El 27 de noviembre de 1517, el todavía aspirante a la corona de Castilla —había llegado a Valladolid unos días antes para reclamar sus derechos—, recibió a Germana de Foix, viuda de su abuelo, Fernando II de Aragón, también llamado el Católico, que se había largado de este valle de lágrimas tiempo atrás. Esta circunstancia le dejaba expedito el camino a la corona de Castilla toda vez que ya se había quitado en medio a su madre, la legítima propietaria de los derechos —Juana I de Castilla. Qué vida más perra tuvo la pobre—, recluida de por vida en la cercana Tordesillas porque decían que estaba muy para allá, y que cómo iba a reinar una mujer cuyo reino no era de este mundo. En fin…
A lo que iba: ese 27 de noviembre de 1517, con Carlos esperando a que se reunieran las Cortes para ser nombrado rey de Castilla y comenzando a acostumbrarse al calor que le tributaron los vallisoletanos el día que entró en la ciudad —hay focas narcotizadas que aplauden con más entusiasmo que los que le recibieron, juran los presentes y las crónicas de ese día—, tocaba ver con qué le iba a venir la que fuera mujer del que había sido rey. O sea, reina viuda. Y con 28 palos en aquel momento. Ya sabéis por dónde voy. A modo de anécdota, cuenta la leyenda —repito, leyenda— que Fernando se fue para el otro barrio por abusar de la cantárida —el viagra de la época— para satisfacer a su esposa. 63 años él y 28 ella. Entre aquello que se metía y algún que otro afrodisíaco más, como testículos de toro, y la edad, es fácil de explicar el porqué de la hemorragia cerebral que le puso a criar malvas.

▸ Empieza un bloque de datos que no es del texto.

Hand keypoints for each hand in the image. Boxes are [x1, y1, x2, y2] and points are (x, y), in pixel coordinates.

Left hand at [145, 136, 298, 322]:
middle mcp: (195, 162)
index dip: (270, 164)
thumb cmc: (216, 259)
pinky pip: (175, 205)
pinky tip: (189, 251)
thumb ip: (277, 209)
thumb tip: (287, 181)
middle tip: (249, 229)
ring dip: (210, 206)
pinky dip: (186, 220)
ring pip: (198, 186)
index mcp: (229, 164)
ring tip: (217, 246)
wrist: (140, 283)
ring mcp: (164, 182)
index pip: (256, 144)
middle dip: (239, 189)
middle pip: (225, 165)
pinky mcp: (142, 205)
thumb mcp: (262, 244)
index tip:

Germana de Foix, decía; que esperaba encontrarse con el futuro rey de Castilla para saber qué iba a ser de su vida. Porque una de las pocas cosas que Fernando le pidió a Carlos en sus disposiciones es que se encargara de que a su Germana no le faltase de nada «pues no le queda, después de Dios, otro remedio sino sólo vos». Como viniendo a decir que a ver qué haces con ella, no me la dejes con una mano delante y otra detrás.
En consecuencia, y es una pena porque Fernando no lo pudo ver, Carlos se apiadó de aquella buena mujer y la trató como una reina. Porque en su mirada aparecieron fuegos artificiales al verla en aquel primer encuentro. Ella 28 y él 17. Pues eso. Que sí, era su abuelastra y todo lo que queráis; y todavía no estaba aquejada de los problemas de obesidad que arrastraría en la vejez.
Total, que a aquel primer encuentro le siguieron un segundo, un tercero, un cuarto… Y de tanto encuentro, tal y como afirma uno de los grandes estudiosos de la vida del emperador como fue don Manuel Fernández Álvarez, nació una niña llamada Isabel que Carlos no reconoció. No obstante, la niña residió y fue educada en la Corte de Castilla, y en su testamento Germana se refirió a ella como «la infanta Isabel», hija de «el emperador». Que al final todas las cosas se terminan sabiendo.